Tuesday, November 1, 2016

The content, predictive power, and potential bias in five widely used teacher observation instruments

Many states and districts are adopting commercially available teacher observation instruments for the professional practice component of their evaluation systems. This study was designed to inform decisions about the selection and use of five widely-used teacher observation instruments. The purpose was to explore (1) patterns across instruments in the dimensions of instruction that they measure, (2) relationships between teachers' scores in specific dimensions of instruction and their contributions to student achievement growth (value-added), and (3) whether teachers' observation ratings depend on the types of students they are assigned to teach.

Researchers analyzed the content of the
  • Classroom Assessment Scoring System (CLASS), 
  • Framework for Teaching (FFT),
  • Protocol for Language Arts Teaching Observations (PLATO), 
  • Mathematical Quality of Instruction (MQI), 
  • and UTeach Observational Protocol (UTOP). 
The content analysis then informed correlation analyses using data from the Gates Foundation's Measures of Effective Teaching (MET) project. Participants were 5,409 4th-9th grade math and English language arts (ELA) teachers from six school districts. Observation ratings were correlated with teachers' value-added scores and with three composition measures: proportions of nonwhite students, low-income students, and low achieving students in the classroom.

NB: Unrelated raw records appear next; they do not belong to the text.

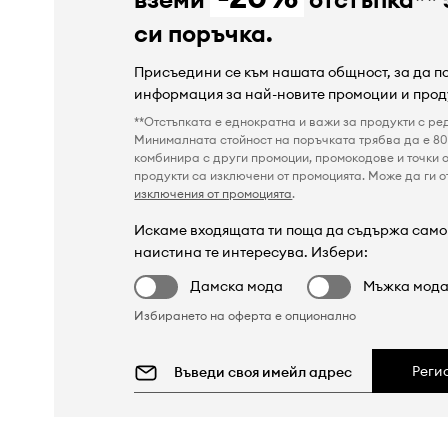
си поръчка.
Присъедини се към нашата общност, за да 
информация за най-новите промоции и прод
**Отстъпката е еднократна и важи за продукти с ре
Минималната стойност на поръчката трябва да е 80 
комбинира с други промоции, промокодове и точки о
продукти са изключени от промоцията. Може да ги от
изключения от промоцията
.
Искаме входящата ти поща да съдържа само 
наистина те интересува. Избери:
Дамска мода
Мъжка мод
Избирането на оферта е опционално
Реги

Results show that eight of ten dimensions of instruction are captured in all five instruments, but instruments differ in the number and types of elements they assess within each dimension. Observation ratings in all dimensions with quantitative data were significantly but modestly correlated with teachers' value-added scores—with classroom management showing the strongest and most consistent correlations. Finally, among teachers who were randomly assigned to groups of students, observation ratings for some instruments were associated with the proportion of nonwhite and lower achieving students in the classroom, more often in ELA classes than in math classes.

Findings reflect conceptual consistency across the five instruments, but also differences in the coverage and the specific practices they assess within a given dimension. They also suggest that observation scores for classroom management more strongly and consistently predict teacher contributions to student achievement growth than scores in other dimensions. Finally, the results indicate that the types of students assigned to a teacher can affect observation ratings, particularly in ELA classrooms.

When selecting among instruments, states and districts should consider which provide the best coverage of priority dimensions, how much weight to attach to various observation scores in their evaluation of teacher effectiveness, and how they might target resources toward particular classrooms to reduce the likelihood of bias in ratings.